GIVEN RECORDS START

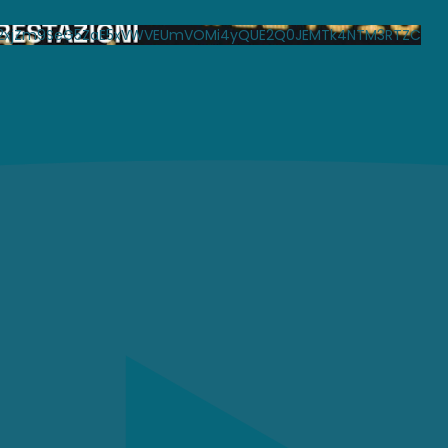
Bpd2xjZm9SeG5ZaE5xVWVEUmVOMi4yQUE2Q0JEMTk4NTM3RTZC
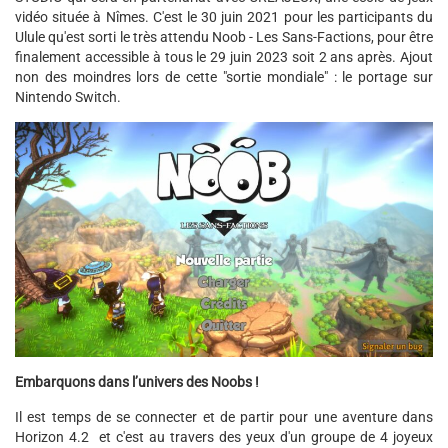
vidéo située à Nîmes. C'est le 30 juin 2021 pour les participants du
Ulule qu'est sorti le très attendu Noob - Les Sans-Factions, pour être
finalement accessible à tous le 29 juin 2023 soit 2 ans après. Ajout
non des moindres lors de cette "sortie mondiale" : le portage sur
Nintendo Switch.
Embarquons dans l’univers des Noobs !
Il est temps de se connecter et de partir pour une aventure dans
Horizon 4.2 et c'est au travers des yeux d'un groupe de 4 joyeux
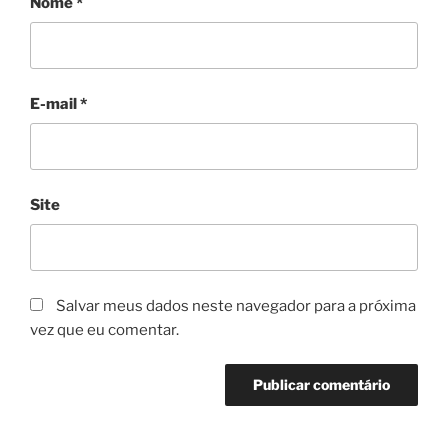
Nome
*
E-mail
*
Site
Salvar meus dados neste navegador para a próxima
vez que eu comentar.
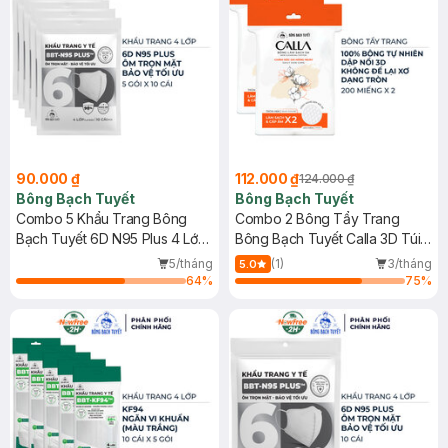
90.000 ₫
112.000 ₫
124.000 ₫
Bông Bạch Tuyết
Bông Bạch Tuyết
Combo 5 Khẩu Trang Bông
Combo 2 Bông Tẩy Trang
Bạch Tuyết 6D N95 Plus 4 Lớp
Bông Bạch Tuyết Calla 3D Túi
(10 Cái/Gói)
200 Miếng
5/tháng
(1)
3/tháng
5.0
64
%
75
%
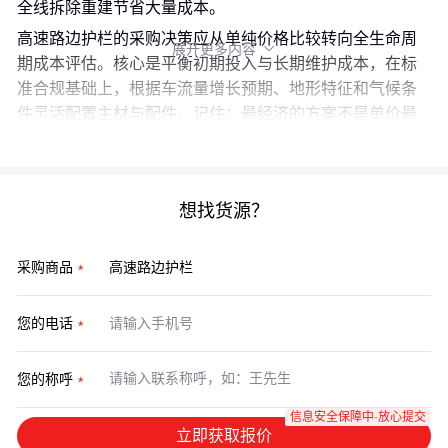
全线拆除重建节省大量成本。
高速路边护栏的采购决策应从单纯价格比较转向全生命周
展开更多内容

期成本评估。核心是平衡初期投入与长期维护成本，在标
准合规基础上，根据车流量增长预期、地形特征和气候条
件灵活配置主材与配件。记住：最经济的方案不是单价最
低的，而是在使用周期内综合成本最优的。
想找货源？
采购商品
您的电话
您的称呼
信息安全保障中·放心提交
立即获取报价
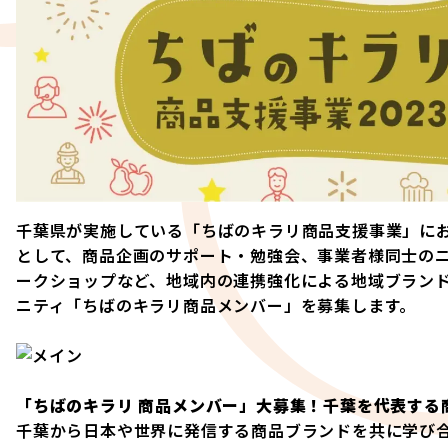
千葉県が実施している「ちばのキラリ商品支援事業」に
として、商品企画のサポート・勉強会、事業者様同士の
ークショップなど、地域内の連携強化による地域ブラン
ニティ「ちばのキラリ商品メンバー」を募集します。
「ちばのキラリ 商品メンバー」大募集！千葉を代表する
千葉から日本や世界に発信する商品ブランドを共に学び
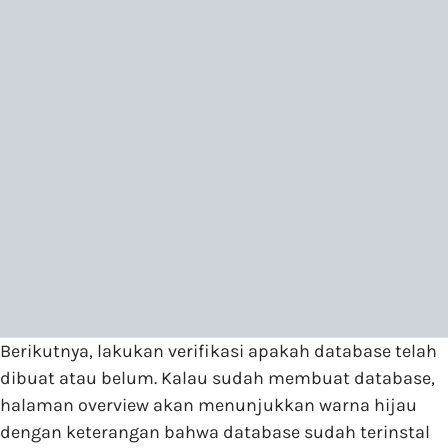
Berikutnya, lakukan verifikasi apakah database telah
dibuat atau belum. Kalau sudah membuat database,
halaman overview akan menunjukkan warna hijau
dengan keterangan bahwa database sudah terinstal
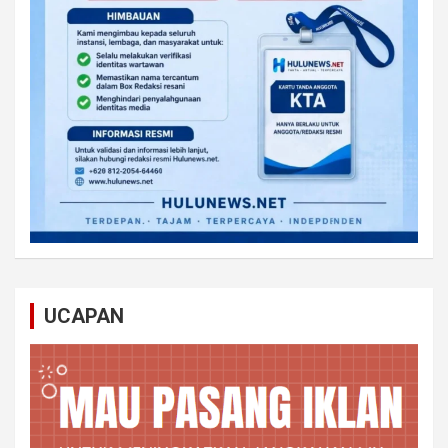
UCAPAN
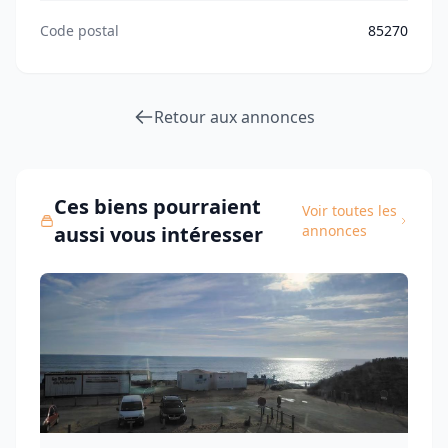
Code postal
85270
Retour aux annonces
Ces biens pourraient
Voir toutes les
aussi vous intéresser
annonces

GIVEN RECORDS END

Please set the records down again exactly as written. The pictures should not be included.

Bpd2xjZm9SeG5ZaE5xVWVEUmVOMi4yQUE2Q0JEMTk4NTM3RTZC
vidéo située à Nîmes. C'est le 30 juin 2021 pour les participants du
Ulule qu'est sorti le très attendu Noob - Les Sans-Factions, pour être
finalement accessible à tous le 29 juin 2023 soit 2 ans après. Ajout
non des moindres lors de cette "sortie mondiale" : le portage sur
Nintendo Switch.
Embarquons dans l’univers des Noobs !
Il est temps de se connecter et de partir pour une aventure dans
Horizon 4.2 et c'est au travers des yeux d'un groupe de 4 joyeux
Nome
*
E-mail
*
Site
Salvar meus dados neste navegador para a próxima
vez que eu comentar.
90.000 ₫
112.000 ₫
124.000 ₫
Bông Bạch Tuyết
Bông Bạch Tuyết
Combo 5 Khẩu Trang Bông
Combo 2 Bông Tẩy Trang
Bạch Tuyết 6D N95 Plus 4 Lớp
Bông Bạch Tuyết Calla 3D Túi
(10 Cái/Gói)
200 Miếng
5/tháng
(1)
3/tháng
5.0
64
%
75
%
全线拆除重建节省大量成本。
高速路边护栏的采购决策应从单纯价格比较转向全生命周
展开更多内容

期成本评估。核心是平衡初期投入与长期维护成本，在标
准合规基础上，根据车流量增长预期、地形特征和气候条
件灵活配置主材与配件。记住：最经济的方案不是单价最
低的，而是在使用周期内综合成本最优的。
想找货源？
采购商品
您的电话
您的称呼
信息安全保障中·放心提交
立即获取报价
千葉県が実施している「ちばのキラリ商品支援事業」に
として、商品企画のサポート・勉強会、事業者様同士の
ークショップなど、地域内の連携強化による地域ブラン
ニティ「ちばのキラリ商品メンバー」を募集します。
「ちばのキラリ 商品メンバー」大募集！千葉を代表する
千葉から日本や世界に発信する商品ブランドを共に学び
Berikutnya, lakukan verifikasi apakah database telah
dibuat atau belum. Kalau sudah membuat database,
halaman overview akan menunjukkan warna hijau
dengan keterangan bahwa database sudah terinstal
UCAPAN
Code postal
85270
Retour aux annonces
Ces biens pourraient
Voir toutes les
aussi vous intéresser
annonces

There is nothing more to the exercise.